Detection arm assembly

Step-by-step assembly instructions

The detection path can have two interchangeable configurations:

Assembly (exploded view)

Installing the F-stage

The F (focus) stage is the first step of Benchtop building. The center of the rail XT66 must be along the breadboard center line.

❗ The angles of mechanical components should be kept at right angles to simplify optical alignment later. Use the try square to keep edges of components at right angles, before bolting them together.

Steps

1. Locate the top left M6 mounting hole on the breadboard as shown.
2. 3D model of the mounted F-stage
3. Adjust the angle between F-stage and its mounting plate with the try square before tightening the M6 bolts.
4. Align the F-stage mounting plate with the base breadboard edges, then tighten the bolts.
5. Align the XT66SD-250 rail with the stage edge, then tighten the bolts.

Mounting the camera

For camera mounting, 3 parts must be printed (ThorlabsSM2L30-XT66P2M-BASE, ThorlabsSM2L30-XT66P2M-TOP, Iris15-XT66P2M). See /custom-parts/detection-objective-mounts for the STL models.
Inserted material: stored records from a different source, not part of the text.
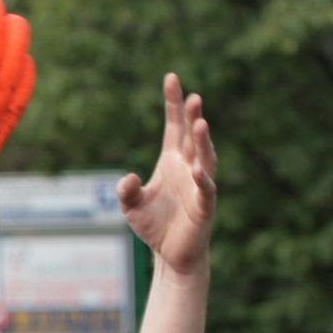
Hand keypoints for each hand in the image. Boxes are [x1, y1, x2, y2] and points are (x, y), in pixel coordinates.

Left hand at [118, 73, 216, 276]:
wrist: (170, 254)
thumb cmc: (154, 225)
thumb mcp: (130, 207)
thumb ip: (126, 191)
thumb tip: (127, 178)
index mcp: (171, 160)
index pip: (173, 126)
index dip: (173, 103)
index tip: (171, 78)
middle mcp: (188, 167)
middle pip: (192, 136)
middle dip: (192, 117)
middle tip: (193, 97)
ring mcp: (199, 184)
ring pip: (205, 157)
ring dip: (203, 140)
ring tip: (201, 123)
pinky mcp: (205, 206)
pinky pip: (206, 189)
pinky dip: (203, 179)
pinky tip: (198, 169)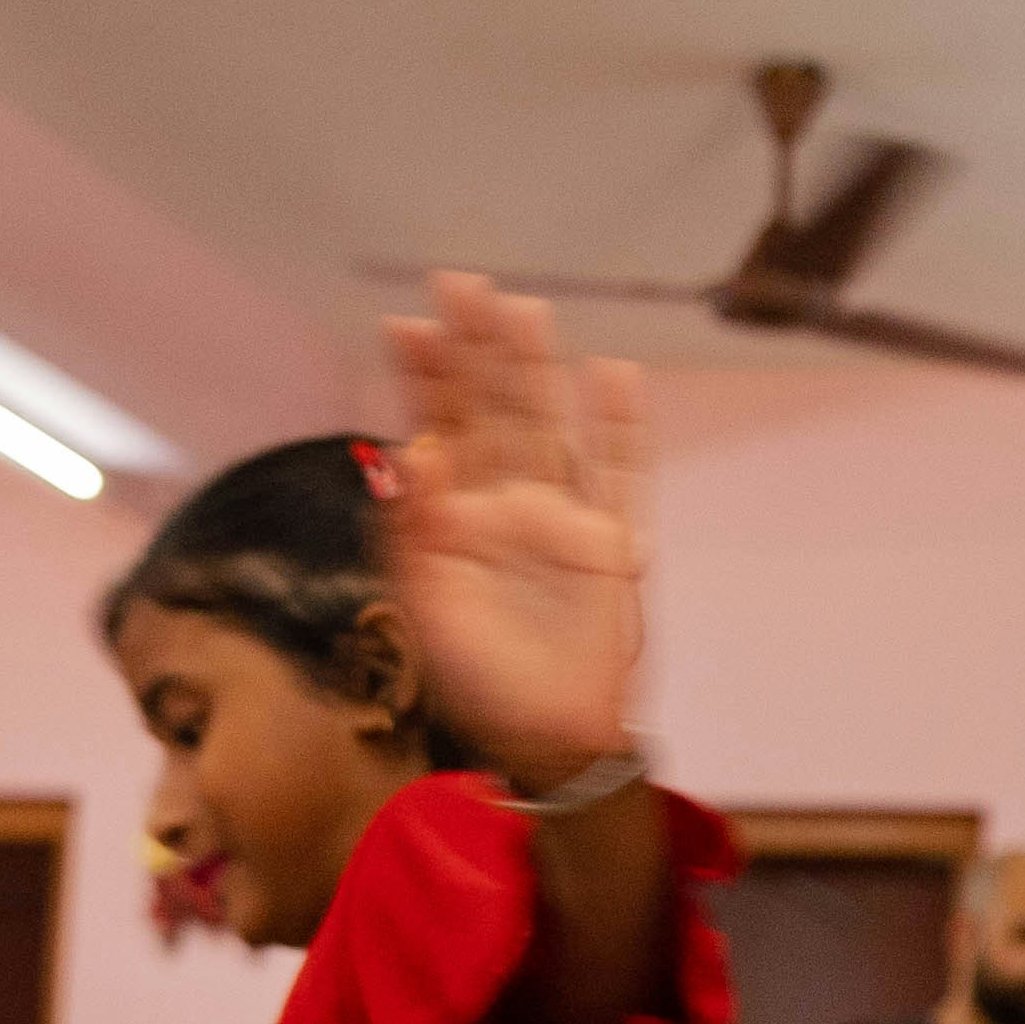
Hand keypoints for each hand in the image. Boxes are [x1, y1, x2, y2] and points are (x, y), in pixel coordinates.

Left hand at [378, 271, 646, 791]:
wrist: (548, 740)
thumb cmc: (477, 681)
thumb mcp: (428, 605)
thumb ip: (415, 528)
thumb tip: (403, 453)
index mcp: (454, 519)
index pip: (437, 430)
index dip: (423, 379)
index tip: (404, 323)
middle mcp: (508, 505)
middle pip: (493, 412)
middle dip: (478, 350)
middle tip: (461, 283)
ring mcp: (562, 520)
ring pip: (549, 428)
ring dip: (538, 371)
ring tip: (524, 310)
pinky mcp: (611, 547)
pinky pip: (621, 477)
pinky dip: (620, 428)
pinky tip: (615, 375)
🔧 We use Prusa 3D printer with PETG filament, since dimensional accuracy is not very critical for these parts.

Steps

1. Print the parts, remove any strings/hair with a coarse sand paper if needed (PETG tends to print with a lot of stringing)
2. Bolt the ThorlabsSM2L30-XT66P2M-BASE and ThorlabsSM2L30-XT66P2M-TOP together with M6 screws/nuts, and attach the base to the XT66P2/M rail carriage.
3. Screw the two SM2 tubes together, attach the F-mount, and place it into the 3D printed mount on the XT66P2/M rail carriage.
4. The Iris 15 camera has imperial mounting thread 1/4-20, which is rather shallow. Cut 5 mm off the 50-mm long 1/4-20 mm bolt (the longest in Thorlabs 1/4-20 kit), using wise and a hand saw (for metal). Use the shortened bolt to mount the Iris 15 camera on the Iris15-XT66P2M pedestal and the XT66P2/M rail carriage.
5. Attach the camera to the F-mount.
6. The camera should be oriented with the longer sensor size vertically, and the data port on the top. Sensor orientation is important for the rolling shutter mode readout running horizontally.

Mounting and focusing of the tube lens

Inserting a filter into the filter wheel, and mounting the latter

Here we use ZWO EFW Mini filter wheel and a 25-mm mounted quadband filter from Chroma.
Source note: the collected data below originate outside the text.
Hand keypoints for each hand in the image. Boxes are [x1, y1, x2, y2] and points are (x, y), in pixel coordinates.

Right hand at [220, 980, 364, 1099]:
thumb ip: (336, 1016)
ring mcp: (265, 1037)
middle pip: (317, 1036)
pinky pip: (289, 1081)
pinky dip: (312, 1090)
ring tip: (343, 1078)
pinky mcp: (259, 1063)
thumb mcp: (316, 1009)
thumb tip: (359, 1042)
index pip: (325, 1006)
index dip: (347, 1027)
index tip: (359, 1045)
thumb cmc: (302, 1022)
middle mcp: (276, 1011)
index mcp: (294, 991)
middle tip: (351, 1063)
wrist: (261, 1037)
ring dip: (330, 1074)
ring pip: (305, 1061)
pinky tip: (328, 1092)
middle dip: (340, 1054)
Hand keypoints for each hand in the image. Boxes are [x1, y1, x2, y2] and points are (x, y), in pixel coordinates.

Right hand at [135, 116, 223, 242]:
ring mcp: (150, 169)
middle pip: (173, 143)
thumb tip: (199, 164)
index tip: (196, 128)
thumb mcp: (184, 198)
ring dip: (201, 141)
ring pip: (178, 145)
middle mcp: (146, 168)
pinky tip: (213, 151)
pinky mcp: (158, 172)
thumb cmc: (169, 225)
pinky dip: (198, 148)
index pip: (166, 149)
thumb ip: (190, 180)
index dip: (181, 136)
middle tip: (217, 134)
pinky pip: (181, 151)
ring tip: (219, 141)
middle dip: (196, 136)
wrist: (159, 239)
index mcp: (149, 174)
⚠️ Filters are delicate optical elements which must be handled with care, and using powder-free gloves. Avoid pressing on the filter, or leaving finger prints. If necessary, it can be gently cleaned from dust using compressed air.

Configurations: microscope objective vs telecentric lens

Microscope objectives

Large-FOV plan apochromat infinity-corrected objectives with a suitable tube lens.

• magnification range: 2x - 20x
• NA range: 0.05 - 0.28
• lateral resolution: 2.5 - 1.5 microns
• filter wheel: 5-pos Zwo EFW mini
• filter wheel mounting: in the infinity space (between objective and tube lens)
• filter diameter: 25 mm

Telecentric lenses

Industrial telecentric lenses with high field flatness.

• magnification range: 0.9 - 2x
• NA range: 0.04 - 0.1
• lateral resolution: 5.5 - 2.5 microns
• filter wheel: 5-pos 3D printed wheel controlled by a Dynamixel servo.
• filter wheel mounting: between the sample and the objective, on the optical table.
• filter diameter: 50 mm

In both configurations the camera and objective are mounted on a focusing linear stage which adjusts the objective position to match the light-sheet illumination plane.

Red parts are 3D printed holders for the objective and the camera.

⚠️ The objective holder rail carrier should be clamped tight, while the camera holder carrier should be left loose on the rail to avoid over-constraining.

Detection objectives comparison summary

Detection-obj-overview.xlsx.

Recommended parts list

Benchtop-partslist-latest.xlsx

⚠️ The early version of Benchtop used Mitutoyo BD (Bright and Darkfield) Plan Apo objectives for historical (ease of ordering) reasons. These objectives are now replaced by the M Plan Apo series. The BD and M series have identical optical specs, but BDs are thicker, use less common mounting thread, and need a 3D printed cover ring to block unwanted light coming through their illumination ring.